The opposite can be true as well. Sometimes a newfound awareness into one layer can ignite wholeness and unity onto all the layers. In yoga when we shift into a mindful state, working from that deeper part of our consciousness (the Vijnanamaya Kosha), we can become aware of blocks in our mind-body complex. For example, in working with individuals through yoga therapy, I have witnessed how a gentle touch or stretch to a body part ignites awareness that this part was not registering in their bodily perception due to a past issue, such as an emotional trauma. In essence, experiencing a physical sensation, while being connected to your higher, intelligence layer, re-introduces the person to this part of themselves, and the re-established connection brings healing to all the layers.
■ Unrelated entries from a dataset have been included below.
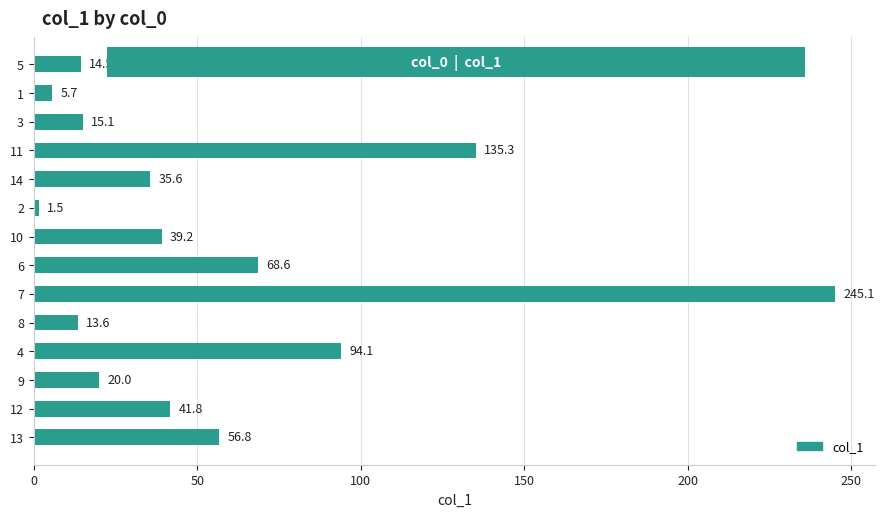

Approximately how many times larger is the value at 7 compared to 9?

12.3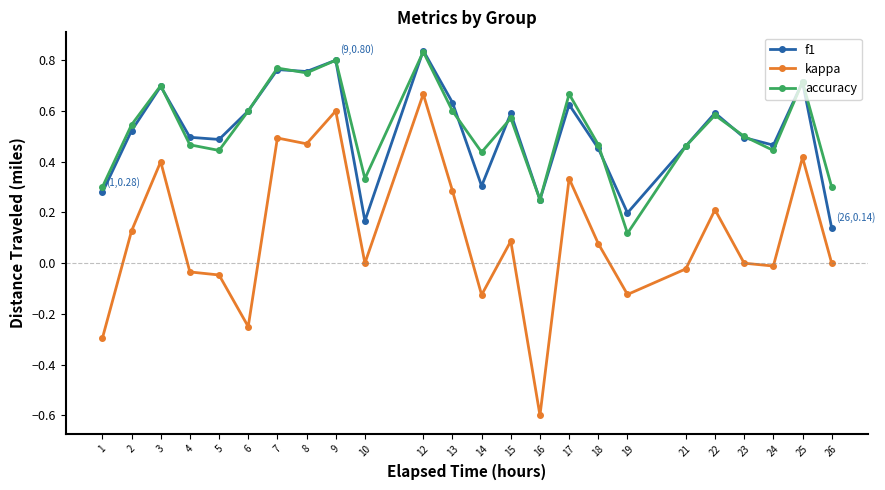

True or false: accuracy and kappa intersect in this chart.

False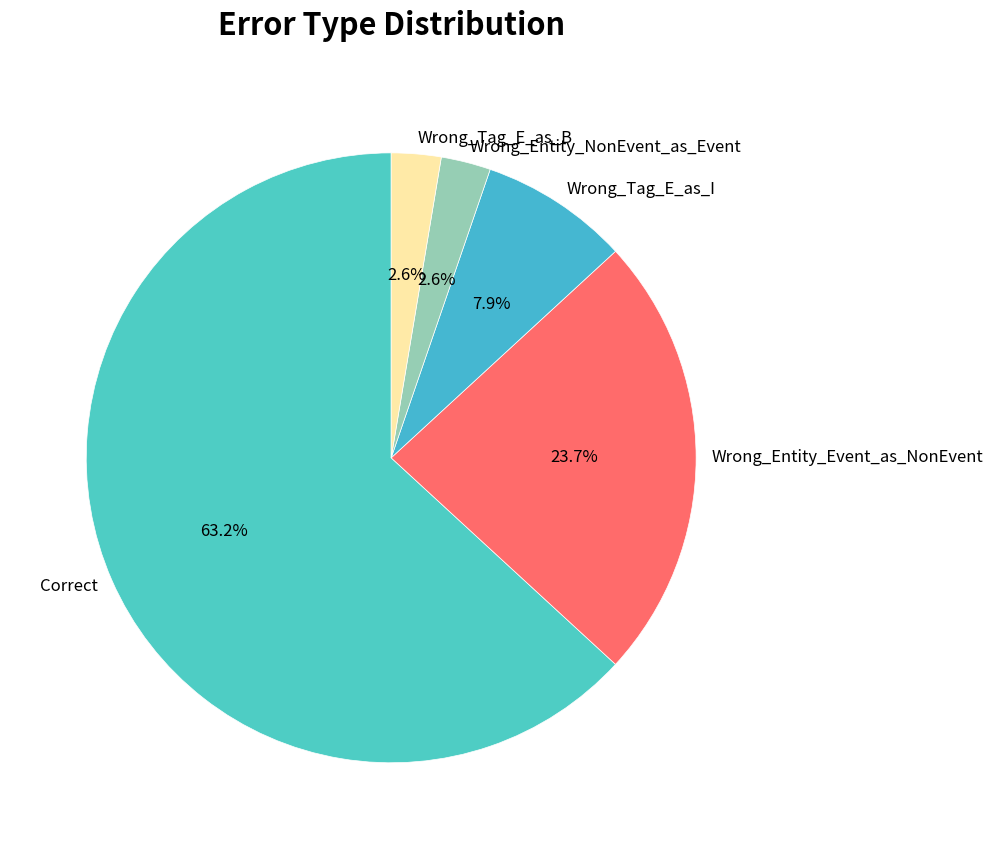

What portion of the pie excludes Wrong_Tag_E_as_I?

92.1%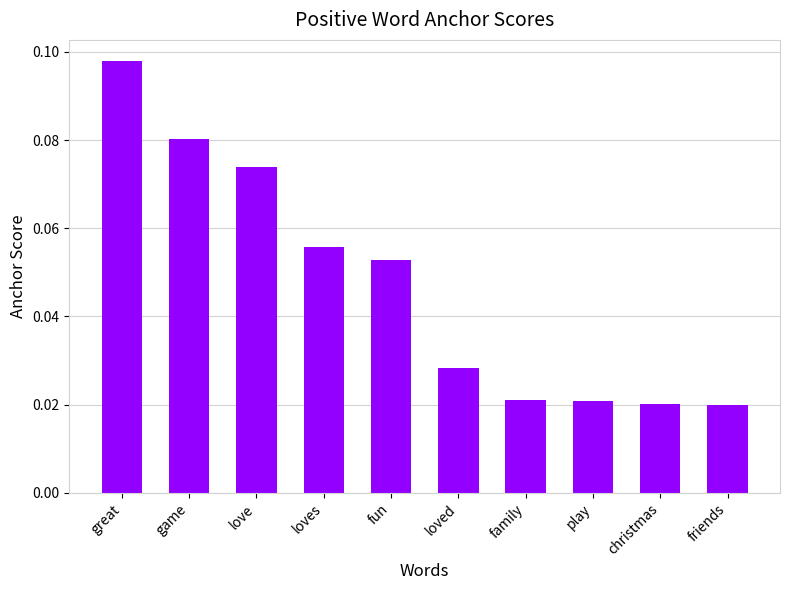

How many bars are there in total?

10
There are many of individuals existing in their daily lives with healthy functioning outer sheaths (strong bodies and minds), but who are totally void of awareness to their inner sheaths. When one is disconnected to their Vijnanamaya and Anandamaya Koshas, its like leaving an empty whole in the center of their being… and these people can literally feel uncentered in their lives. When disconnected to the core sheaths, one can feel reactive to life and often feel unfocused and lost when considering their choices and goals. Personal growth and spiritual practices that connect with these deeper parts of ourselves allow us to remain fulfilled, energized and whole.
Being human is complex; as far as we know, we are the only species on earth that can experience ourselves on multidimensional planes. I liken this to the phrase, “Awareness knowing itself”, and it is through practices such as yoga that we can open this world of self study and gain better understanding of these varying layers of consciousness. The five Koshas give us a framework from which we can organize and express all these layers of our being, and in doing so, we are one step closer to enjoying the health and fulfillment of an enlightened life.